Comparative data is collected between answers generated by two models for the same question (each with its own reference set), where answers are judged on their factual accuracy, coherence, and overall usefulness. Reward models are used for RL training and best-of-n rejection sampling. In contrast, RL has limited effects, and even more limited effects when rejection sampling is used.



Menick et al. proposed in 2022GopherCite, is very similar to WebGPT in using a search engine to create support material and teach the model to provide reference material. Both perform supervised fine-tuning for guidance, and both apply RLHF training.

Unlike WebGPT, which relies on human demonstrations for behavior cloning, GopherCiteGenerate demos via few-shot prompts, and each generation is populated with the context of related documents, and then a reward model is used to score which ones are the best.



Another trick to avoid low-quality responses is to configure the model to refuse to answer with a preset answer "I don't know", which is determined by a global RM threshold, called selective prediction.

The RL empirical results are similar to those of WebGPT, i.e., RL brings only limited improvements or no improvement when combined with rejection sampling.



Who is Weng Li?

Weng Li is a Chinese scientist at OpenAI, one of the contributors to ChatGPT, and a graduate of Peking University.
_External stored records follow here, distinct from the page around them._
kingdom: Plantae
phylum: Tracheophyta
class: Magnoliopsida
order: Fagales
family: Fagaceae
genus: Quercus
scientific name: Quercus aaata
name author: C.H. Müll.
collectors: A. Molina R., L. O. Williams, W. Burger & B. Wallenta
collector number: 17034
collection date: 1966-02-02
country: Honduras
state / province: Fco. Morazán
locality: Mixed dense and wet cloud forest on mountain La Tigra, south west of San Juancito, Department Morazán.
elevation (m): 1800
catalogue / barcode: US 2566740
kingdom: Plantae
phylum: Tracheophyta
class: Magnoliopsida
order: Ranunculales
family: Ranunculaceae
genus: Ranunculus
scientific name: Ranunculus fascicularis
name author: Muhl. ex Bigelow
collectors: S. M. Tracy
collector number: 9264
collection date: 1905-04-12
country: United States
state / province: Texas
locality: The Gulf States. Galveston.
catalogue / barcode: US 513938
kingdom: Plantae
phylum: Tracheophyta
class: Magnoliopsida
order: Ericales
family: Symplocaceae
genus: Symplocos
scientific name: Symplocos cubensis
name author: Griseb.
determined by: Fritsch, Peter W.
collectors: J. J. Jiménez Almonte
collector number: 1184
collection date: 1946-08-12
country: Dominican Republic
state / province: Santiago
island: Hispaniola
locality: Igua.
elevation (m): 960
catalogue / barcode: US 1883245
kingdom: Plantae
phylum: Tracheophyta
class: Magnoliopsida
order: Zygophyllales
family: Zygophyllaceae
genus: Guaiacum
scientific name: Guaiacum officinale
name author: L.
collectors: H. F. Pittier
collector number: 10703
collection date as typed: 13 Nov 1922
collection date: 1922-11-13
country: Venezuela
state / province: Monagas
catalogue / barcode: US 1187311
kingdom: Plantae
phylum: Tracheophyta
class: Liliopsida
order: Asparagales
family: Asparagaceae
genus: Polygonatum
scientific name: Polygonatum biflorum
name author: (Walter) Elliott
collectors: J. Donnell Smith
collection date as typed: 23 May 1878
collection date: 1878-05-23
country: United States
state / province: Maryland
She is the head of OpenAI's artificial intelligence application research. She joined OpenAI in 2018 and was mainly involved in pre-training, reinforcement learning & alignment, model security and other aspects of the GPT-4 project.

In the safety advisory team established by OpenAI at the end of last year, she leads the Safety Systems team to solve problems such as reducing the abuse of existing models such as ChatGPT.